Monday, February 15, 2010

Books, Frogs, and Turtles

I recently read Following the Water by David Carroll and Amphibian by Carla Gunn.

Amphibian is a novel about nine year old Phin Walsh. Phin is a geeky kid, too smart for his own good, frustrated with school and finding his teacher's mistakes. He watches the Green Channel on TV and is upset about the state of the environment. His mother sends him to a shrink and they end up banning him from watching the Green Channel. Of course, this does nothing to alleviate his anxiety. The problem is, the environment is in trouble, and this makes it hard to reassure him that everything is ok. I can't help but agree with Phin that he's the one that's in touch with reality and it's the rest of the world that has its head in the sand.

That probably sounds way too serious, but the book also has a lighter side and had me chuckling numerous times, for example, when Phin and his best friend "jail break" the school's pet frog.

Following the Water is non-fiction, the latest in his series of books about turtles and their habitat, including The Year of the Turtle, Swamp Walkers Journal, and Self Portrait With Turtles. I loved his other books and I loved this one. Of course, that's not too surprising considering I'm a turtle fan myself. You can get a glimpse of the author in a short piece of an interview on You Tube.

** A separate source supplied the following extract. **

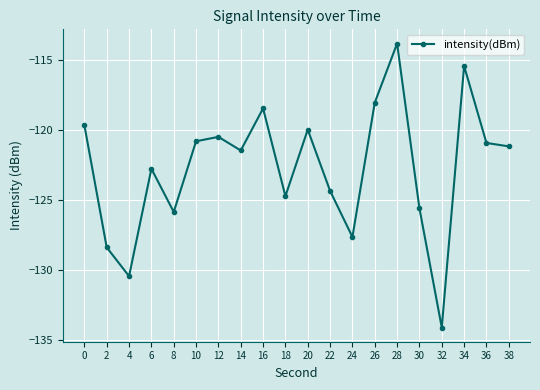

What is the difference between the values at 8 and 36?

4.9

This book continues his fascinating real life observations and natural history, and his wonderful artwork. But I can't help but get a bit of a melancholy feeling from the book. He's concerned about the fate of the land where he has roamed for so many years. At the end of the book he learns that the land has been "protected" but this is not the good news you might think:
This landscape, an extensive mosaic of contiguous wetland, riparian, and upland elements, all embracing a lingering wildness and extraordinary biodiversity, possesses an ecological integrity that, in the face of the global loss and marginalization of habitats, becomes rarer by the hour. It seemed for a time that it could go differently here, that this place could be exempted even from the intrusion of "passive" recreation, which takes it own toll on wildness and brings pressures to bear on the functioning of a natural ecosystem. But I did see all the familiar signs pointing to this outcome. And now I see that this has become a marked place.

It is all but universally believed that if development rights are bought up and motorized vehicles excluded, if human presence is limited to foot traffic, dogs on leashes, mountain bikes, kayaks, and the like, a parcel of land is saved and its wildlife habitat protected. But in nearly every case, as will be true here, funding sources and the terms of easements mandate a level of access and recreational use that lays the foundation not for true habitat protection but for a playground for people, a human theme park.

A constant refrain of my advocacy for moving beyond stewardship and conservation to preservation is that I do support setting aside places where people can go, from relatively natural areas to city parks. One frequently hears that there are not enough places for people to go. But where do we not go? We are too many and we tread too heavily. (Perhaps the planet is to blame for being too small.) What tiny percentage of Earth is irrevocably dedicated to providing wildlife sanctuary, to preserving the biodiversity on which, as more people are coming to realize, the health of the planet and, ultimately, of the human condition utterly depends? We cannot seem to allow room for ecosystems to play out their destinies free from human intervention. A room of its own is biodiversity's only requirement.
All too often these days I feel the same anxiety as nine-year old Phin Walsh.